The jurisdiction of the case must be identified before the case can proceed. If the judge takes judicial notice of the nature of the charge, without communication to the defendant, how can the defendant know in what terms he is to couch his defense? Be aware that there will probably be an attempt to do just this. Therefore there has to be entered, upon the record, a definite objection to going forward until the jurisdiction has been defined in no uncertain terms. An at law jurisdiction is imperative. Otherwise the case is lost in that court.
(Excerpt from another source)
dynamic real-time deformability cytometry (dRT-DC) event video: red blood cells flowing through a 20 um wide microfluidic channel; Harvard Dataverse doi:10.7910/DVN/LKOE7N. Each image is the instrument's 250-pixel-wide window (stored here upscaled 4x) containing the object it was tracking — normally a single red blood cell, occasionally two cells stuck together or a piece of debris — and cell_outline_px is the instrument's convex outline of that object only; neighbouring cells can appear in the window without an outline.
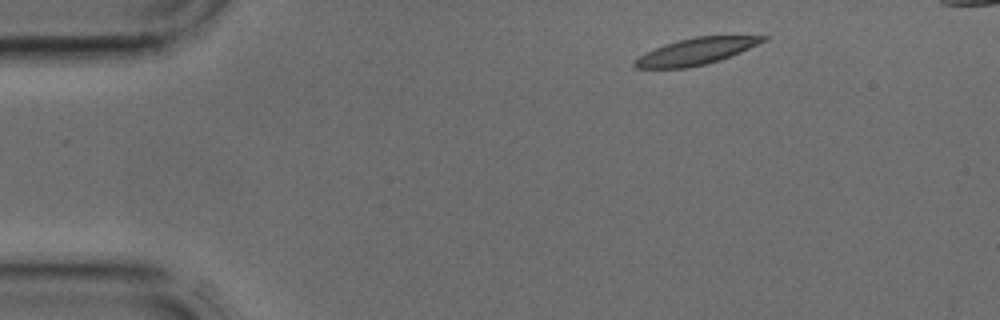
{"species": "common noctule bat (a hibernating species)", "species_latin": "Nyctalus noctula", "temperature_condition": "cold", "stored_images_in_passage": 3, "camera_frame_rate_fps": 3000, "um_per_image_px": 0.085, "animal": {"sex": "male", "body_mass_g": 17.9, "forearm_length_mm": 54.2}, "frame": {"image": 1, "passage_image": 1, "time_ms": 0.0, "image_size_px": [1000, 320], "cell_outline_px": [[768, 40], [740, 52], [720, 60], [688, 68], [636, 68], [632, 64], [632, 60], [656, 48], [676, 40], [696, 36], [768, 36]], "centroid_in_image_um": [59.16, 4.37], "position_along_channel_um": 25.8, "area_um2": 19.71}}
Once the jurisdiction at law has been determined the defendant must demand that the original contract (not a copy) be brought foreward. This could be most interesting. In a court at law the original contract must be entered as evidence (in maritime a copy will suffice). The writer has heard that the original Social Security applications have been destroyed and only copies on film now exist. If this is true the Social Security contract could no longer be valid and therefore no case exist. But should the original be brought into evidence one now has the proper at law jurisdiction he requires to argue misrepresentation, etc., as there was no statement of waiver of rights upon the application. What has been done with the original drivers license applications also needs to be discovered.